Por espacio de algún tiempo solamente se oyó el crujido de la ropa que Porthos y D’Artagnan se ponían a toda prisa.
—Ya está —dijeron los dos a la par—, y en cuanto a vosotros, compañeros —añadieron volviéndose a los dos soldados—, tener entendido que si os estáis quietos nada os sucederá; pero que sois muertos si os movéis.
Los soldados quedáronse inmóviles. Los puños de Porthos les habían convencido de que el asunto iba serio y que no era aquel el mejor momento para andarse en chanzas.
—Ahora —dijo D’Artagnan—, me parece que desearéis comprender todo esto; ¿no es verdad?
—Ya se ve que sí.
—Pues bien, vamos a bajar al patio.
—Perfectamente.
—Ocuparemos el sitio de esos dos hombres.
—Bien.
—Y nos pasearemos de arriba abajo.
—Y a nadie causará extrañeza, porque hace frío.

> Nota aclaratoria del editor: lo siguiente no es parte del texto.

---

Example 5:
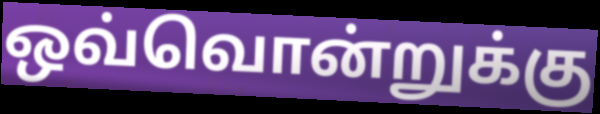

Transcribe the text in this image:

ஒவ்வொன்றுக்குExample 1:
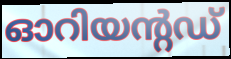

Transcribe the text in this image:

ഓറിയന്റഡ്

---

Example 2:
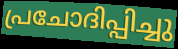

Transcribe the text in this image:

പ്രചോദിപ്പിച്ചു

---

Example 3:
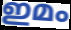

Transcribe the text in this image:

ഇമം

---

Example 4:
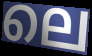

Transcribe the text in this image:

ലെ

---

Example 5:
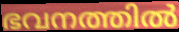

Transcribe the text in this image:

ഭവനത്തിൽ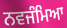
ਨਵਜੰਮਿਆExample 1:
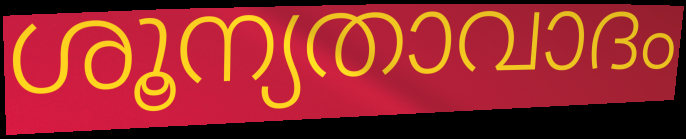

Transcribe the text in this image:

ശൂന്യതാവാദം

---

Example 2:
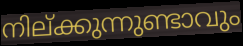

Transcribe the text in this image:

നില്ക്കുന്നുണ്ടാവും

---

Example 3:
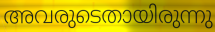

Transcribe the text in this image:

അവരുടെതായിരുന്നു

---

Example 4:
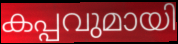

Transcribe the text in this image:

കപ്പവുമായി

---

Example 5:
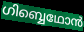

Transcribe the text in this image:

ഗിബ്ബെഥോൻ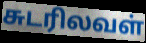
சுடரிலவள்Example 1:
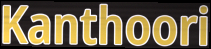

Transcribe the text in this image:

—Dentro de un instante, el ayuda de cámara llamará, como ayer y anteayer, a los soldados de servicio.
—¿Responderemos?
—No, todo lo contrario.
—Como gustéis. No tengo empeño en responder.
—No responderemos, mas nos encasquetaremos el sombrero y escoltaremos a Su Eminencia.
—¿Adónde?
—Adonde va, a la prisión de Athos. ¿Suponéis que el conde sentiría vernos?

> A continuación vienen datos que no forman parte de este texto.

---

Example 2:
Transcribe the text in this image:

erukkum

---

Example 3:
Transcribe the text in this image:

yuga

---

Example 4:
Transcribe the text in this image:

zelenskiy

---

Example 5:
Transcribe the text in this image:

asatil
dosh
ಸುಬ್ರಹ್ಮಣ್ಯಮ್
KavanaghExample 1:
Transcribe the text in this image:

—¡Oh! —exclamó Porthos—. ¡Oh! Ya entiendo.
—No os alborotéis todavía, Porthos, pues juro que aún no lo sabéis todo —dijo el gascón con chancero tono.
—¿Pues qué más va a suceder? —preguntó Porthos.
Y pasando por entre los hierros, se deslizó ligeramente al patio.
—Seguidme —contestó D’Artagnan—. Allá lo veremos.
Porthos le siguió por el mismo camino, aunque con menos facilidad y diligencia.
Oyóse tiritar de terror a los dos soldados maniatados en la habitación.
No bien pisaron el suelo D’Artagnan y Porthos, abrióse una puerta y dijo el ayuda de cámara:
—La escolta.
Al mismo tiempo se abrió también el cuerpo de guardia y dijo una voz:
—Marchad, La Bruyere y Du Barthois.
—Parece que me llamo La Bruyere —dijo D’Artagnan.
—Y yo, Du Barthois —repuso Porthos.
—¿Dónde estáis? —preguntó el ayuda de cámara, cuyos ojos, deslumbrados por la luz de adentro, no podían sin duda divisar a nuestros héroes en las sombras.
—Allá vamos —dijo D’Artagnan.
Y volviéndose a Porthos, añadió:
—¿Qué decís de esto, camarada?
—Digo que si el juego prosigue, no va mal, porque es muy lindo, por la vida mía.